In 1977, psychologists Daniel Kahneman and Amos Tversky put a label on the fact that everything takes longer than we hope: they called it the planning fallacy. At the heart of the problem is that we intuitively make such forecasts by focusing on the project itself and imagining in our heads (or on a project management chart) how it will unfold. We never quite manage to imagine all of the different ways in which things might go wrong.
In a large, complex project, delays are likely, and it is difficult to prevent them from propagating throughout the schedule. Even in a small project, there are distractions or setbacks that we did not plan for.
A classic study of this phenomenon at a small scale was conducted by psychologist Roger Buehler and colleagues in the early 1990s. They asked a group of undergraduates to predict how long it would take to submit their honours thesis and to consider upside and downside scenarios — “if everything went as well as it possibly could” and “if everything went as poorly as it possibly could”. The students’ optimistic estimate was 28 days and their baseline guess not much longer: 34 days. The worst-case scenario estimate was 49 days. The reality? Fifty-six days.
Nor is this just the naivety of students. Huge infrastructure projects routinely overrun, according to research conducted by Bent Flyvbjerg, professor at Oxford university’s Saïd Business School. In 2014, he wrote: “Performance data for megaprojects speak their own language. Nine out of ten such projects have cost overruns.” Flyvbjerg adds that this has been true for decades in public and private sector projects alike.
But what of my daily to-do list? I cannot claim the projects are especially complex, and there is nobody to whom I am overpromising except myself. I have no excuse. Nor did the students that Buehler studied. One might argue that their thesis seemed to them as unknown and complex as any megaproject. But when Buehler followed up by asking them to predict completion time for smaller academic and non-academic projects such as writing an essay or cleaning their apartment, the typical project took twice as long as forecast. We make the same mistake over and over again.

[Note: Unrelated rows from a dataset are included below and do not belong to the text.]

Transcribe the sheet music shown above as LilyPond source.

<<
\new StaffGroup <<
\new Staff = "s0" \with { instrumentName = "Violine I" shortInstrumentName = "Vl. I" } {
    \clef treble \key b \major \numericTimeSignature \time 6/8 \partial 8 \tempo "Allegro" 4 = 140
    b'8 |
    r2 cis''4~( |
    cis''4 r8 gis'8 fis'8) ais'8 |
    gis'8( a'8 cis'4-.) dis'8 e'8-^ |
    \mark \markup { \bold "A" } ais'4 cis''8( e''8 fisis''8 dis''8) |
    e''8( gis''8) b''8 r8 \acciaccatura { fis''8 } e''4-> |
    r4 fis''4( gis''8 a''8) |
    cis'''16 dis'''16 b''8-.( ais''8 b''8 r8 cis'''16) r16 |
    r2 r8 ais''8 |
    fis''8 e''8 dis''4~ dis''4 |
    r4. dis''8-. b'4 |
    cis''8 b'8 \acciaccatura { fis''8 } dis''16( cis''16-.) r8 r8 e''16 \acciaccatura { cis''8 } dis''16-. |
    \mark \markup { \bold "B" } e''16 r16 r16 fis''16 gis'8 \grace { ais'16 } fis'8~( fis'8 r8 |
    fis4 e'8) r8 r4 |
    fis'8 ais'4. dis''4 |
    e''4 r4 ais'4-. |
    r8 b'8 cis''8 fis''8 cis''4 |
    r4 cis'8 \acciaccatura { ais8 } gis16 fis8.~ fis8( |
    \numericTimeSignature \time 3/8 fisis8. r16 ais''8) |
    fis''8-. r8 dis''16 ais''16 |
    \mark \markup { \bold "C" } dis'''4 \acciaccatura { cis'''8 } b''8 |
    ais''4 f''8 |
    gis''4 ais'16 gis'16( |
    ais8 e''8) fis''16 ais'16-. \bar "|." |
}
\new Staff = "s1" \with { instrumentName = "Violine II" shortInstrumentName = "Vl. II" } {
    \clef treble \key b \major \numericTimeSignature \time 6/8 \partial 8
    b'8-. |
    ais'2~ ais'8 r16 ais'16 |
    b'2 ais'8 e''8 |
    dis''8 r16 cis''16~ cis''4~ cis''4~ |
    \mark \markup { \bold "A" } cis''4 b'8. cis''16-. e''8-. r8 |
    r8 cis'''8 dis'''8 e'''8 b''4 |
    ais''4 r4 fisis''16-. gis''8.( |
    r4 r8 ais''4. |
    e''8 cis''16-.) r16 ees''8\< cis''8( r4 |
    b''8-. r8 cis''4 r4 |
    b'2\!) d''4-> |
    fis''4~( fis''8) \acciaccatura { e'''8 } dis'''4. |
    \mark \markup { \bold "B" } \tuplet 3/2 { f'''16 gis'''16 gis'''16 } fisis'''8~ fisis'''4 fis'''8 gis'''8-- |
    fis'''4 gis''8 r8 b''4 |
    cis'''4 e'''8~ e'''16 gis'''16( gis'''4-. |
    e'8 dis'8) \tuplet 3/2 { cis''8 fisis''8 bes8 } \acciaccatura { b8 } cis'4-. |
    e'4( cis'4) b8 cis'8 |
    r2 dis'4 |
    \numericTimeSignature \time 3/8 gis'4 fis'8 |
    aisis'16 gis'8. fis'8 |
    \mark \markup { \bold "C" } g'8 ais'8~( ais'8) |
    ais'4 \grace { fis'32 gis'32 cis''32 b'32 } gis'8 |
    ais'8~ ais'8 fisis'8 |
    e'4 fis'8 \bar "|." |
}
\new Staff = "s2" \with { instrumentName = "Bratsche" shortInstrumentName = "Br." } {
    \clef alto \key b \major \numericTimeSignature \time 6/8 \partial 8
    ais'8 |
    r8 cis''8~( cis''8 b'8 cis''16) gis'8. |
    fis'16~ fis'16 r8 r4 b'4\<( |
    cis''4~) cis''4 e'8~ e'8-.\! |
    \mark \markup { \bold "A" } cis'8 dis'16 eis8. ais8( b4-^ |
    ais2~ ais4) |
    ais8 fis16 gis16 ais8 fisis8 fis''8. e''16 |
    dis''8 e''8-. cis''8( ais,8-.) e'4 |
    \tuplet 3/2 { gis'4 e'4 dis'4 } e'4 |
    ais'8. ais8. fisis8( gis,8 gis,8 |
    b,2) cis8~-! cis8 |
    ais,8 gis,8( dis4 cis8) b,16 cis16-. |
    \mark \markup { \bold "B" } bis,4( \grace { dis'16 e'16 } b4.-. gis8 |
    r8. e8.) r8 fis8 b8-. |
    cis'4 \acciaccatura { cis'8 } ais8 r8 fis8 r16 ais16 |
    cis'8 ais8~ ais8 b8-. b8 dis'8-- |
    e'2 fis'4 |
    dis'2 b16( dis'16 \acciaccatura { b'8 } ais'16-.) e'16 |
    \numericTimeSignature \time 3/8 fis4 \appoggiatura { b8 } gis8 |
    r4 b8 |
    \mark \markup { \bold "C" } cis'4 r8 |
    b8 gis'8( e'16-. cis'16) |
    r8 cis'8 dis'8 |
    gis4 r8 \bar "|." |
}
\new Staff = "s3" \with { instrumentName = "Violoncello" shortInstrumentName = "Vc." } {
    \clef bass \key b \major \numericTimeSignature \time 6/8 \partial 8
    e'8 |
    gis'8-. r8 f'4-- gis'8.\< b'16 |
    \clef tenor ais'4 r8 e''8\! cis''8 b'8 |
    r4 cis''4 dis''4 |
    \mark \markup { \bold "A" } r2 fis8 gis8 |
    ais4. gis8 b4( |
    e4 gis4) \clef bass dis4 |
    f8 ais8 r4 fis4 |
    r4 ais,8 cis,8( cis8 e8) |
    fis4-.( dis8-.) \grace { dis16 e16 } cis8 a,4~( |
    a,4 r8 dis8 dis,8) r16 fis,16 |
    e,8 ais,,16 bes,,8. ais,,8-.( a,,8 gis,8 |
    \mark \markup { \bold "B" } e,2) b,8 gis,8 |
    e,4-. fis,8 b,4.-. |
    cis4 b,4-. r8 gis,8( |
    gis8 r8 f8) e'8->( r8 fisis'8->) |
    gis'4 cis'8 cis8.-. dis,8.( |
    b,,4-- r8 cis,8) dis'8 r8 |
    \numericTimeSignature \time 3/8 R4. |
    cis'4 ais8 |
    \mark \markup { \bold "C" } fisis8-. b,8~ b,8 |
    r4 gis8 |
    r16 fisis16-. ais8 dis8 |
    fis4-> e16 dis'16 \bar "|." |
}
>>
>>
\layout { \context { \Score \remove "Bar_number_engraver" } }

When trying to come up with a realistic prediction, Kahneman and Tversky advocate looking at the experience of similar projects instead. For an essay or bout of spring cleaning, that should be easy. It is not always possible. For each large, groundbreaking project, there is only so much that can be learnt from history — though we can certainly learn something. But do we?
Kahneman is fond of telling a story where he and a team of experts in decision-making, pondering an ambitious curriculum reform project, wisely looked at the record of similar efforts. That record suggested their own efforts would be fruitless and hugely time-consuming.
“Facing a choice,” he wrote, “we gave up rationality rather than give up the enterprise.” The project took eight years and ended in failure.
If Kahneman can’t follow his own advice, who am I to expect wisdom? I told myself I’d finish this column yesterday afternoon so that I could focus on my children. And yet here I am, still typing. The planning fallacy strikes again.